Web applications are often vulnerable via either URL GET parameters or POST (form) fields. We therefore by default scan forms with thousands of alternative payloads to test if they are vulnerable to weakness such as injection vulnerabilities.
Whenever the AppCheck scanner finds a URL containing a form that we can identify as a contact form then we will submit values to the form, identifying ourselves using the default email address [scanid]@ptst.io.
Some applications respond to form submissions using email, such as by sending an email to [scanid]@ptst.io, or by sending an email to an address within your organisation using [scanid]@ptst.io as the from address.
Note: These emails are not send by AppCheck - AppCheck simply submits forms within your application; it is up to your application how it responds.
- Identifying which page/forms on your site submit emails and adding the submit URL to the Denied Targets in the scan configuration
- Identifying which page/forms on your site submit emails and ensure that these are protected by ReCaptcha or other devices to prevent submissions by bots etc if you wish to prevent both AppCheck and actual malicious users bombarding you with almost unlimited numbers of emails;
- Create a forwarding rule to identify emails to or from [scanid]@ptst.io and route them to a junk/spam folder.

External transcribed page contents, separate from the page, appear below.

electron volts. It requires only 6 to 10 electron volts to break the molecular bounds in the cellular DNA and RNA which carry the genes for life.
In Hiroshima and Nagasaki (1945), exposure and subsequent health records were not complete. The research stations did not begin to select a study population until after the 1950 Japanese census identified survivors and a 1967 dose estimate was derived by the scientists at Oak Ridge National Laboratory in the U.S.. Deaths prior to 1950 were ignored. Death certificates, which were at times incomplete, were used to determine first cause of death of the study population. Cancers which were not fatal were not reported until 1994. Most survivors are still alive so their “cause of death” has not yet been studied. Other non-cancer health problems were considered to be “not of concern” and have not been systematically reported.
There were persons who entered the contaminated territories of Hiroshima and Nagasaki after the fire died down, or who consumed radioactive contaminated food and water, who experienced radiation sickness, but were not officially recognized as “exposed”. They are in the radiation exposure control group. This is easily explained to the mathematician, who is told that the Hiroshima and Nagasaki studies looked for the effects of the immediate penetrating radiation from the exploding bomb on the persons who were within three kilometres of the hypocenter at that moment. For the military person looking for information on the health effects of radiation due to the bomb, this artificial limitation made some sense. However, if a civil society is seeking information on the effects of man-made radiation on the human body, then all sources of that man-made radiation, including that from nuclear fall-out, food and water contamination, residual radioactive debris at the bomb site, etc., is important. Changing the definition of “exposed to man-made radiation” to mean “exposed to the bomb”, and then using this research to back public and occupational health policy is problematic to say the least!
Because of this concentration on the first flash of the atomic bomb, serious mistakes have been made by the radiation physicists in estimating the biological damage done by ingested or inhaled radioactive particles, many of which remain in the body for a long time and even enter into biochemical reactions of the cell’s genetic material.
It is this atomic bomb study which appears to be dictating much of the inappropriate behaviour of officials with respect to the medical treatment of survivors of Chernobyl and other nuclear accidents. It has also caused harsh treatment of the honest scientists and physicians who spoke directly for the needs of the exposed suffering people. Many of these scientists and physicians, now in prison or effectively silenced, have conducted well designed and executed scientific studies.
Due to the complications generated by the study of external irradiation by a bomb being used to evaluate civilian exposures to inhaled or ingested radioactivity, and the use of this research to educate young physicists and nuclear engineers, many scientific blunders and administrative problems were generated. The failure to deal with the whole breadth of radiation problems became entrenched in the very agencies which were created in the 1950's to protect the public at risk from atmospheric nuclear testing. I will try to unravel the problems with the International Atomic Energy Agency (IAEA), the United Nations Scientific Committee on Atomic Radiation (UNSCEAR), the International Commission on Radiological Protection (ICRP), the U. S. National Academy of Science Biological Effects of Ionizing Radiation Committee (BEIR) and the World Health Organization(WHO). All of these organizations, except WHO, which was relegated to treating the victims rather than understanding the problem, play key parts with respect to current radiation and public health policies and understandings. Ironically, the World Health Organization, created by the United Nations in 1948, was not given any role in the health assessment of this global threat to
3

- It is possible to disable either just contact form submission or all form scanning using options in your scan configuration settings. However this is a less favoured approach since it presents AppCheck finding and reporting on vulnerabilities in your scan forms
The two levels at which you can disable scanning of forms in your scan settings can be found under Web Application Scanner Settings and are:
Avoid Contact Forms
This option is for users that wish to scan forms in production but are worried about the effect it could have on their contact forms if they have the inability to drop contact form submissions that match a given pattern. Further Guidance More guidance on other factors to consider when scanning your web applications in order to ensure a safe scan completion without impact to your services can be found at https://appcheck.zendesk.com/hc/en-us/articles/360023190733-Things-to-consider-when-scanning-web-applications
It’s strongly recommended to leave this option ticked (enabled) in order to scan forms on web applications as they are likely to be the most vulnerable areas as they accept direct user input that could be tainted. Disabling this option is usually a "sledgehammer to crack a walnut" solution, and prevents AppCheck scanning any forms and hence finding many potential vulnerabilities.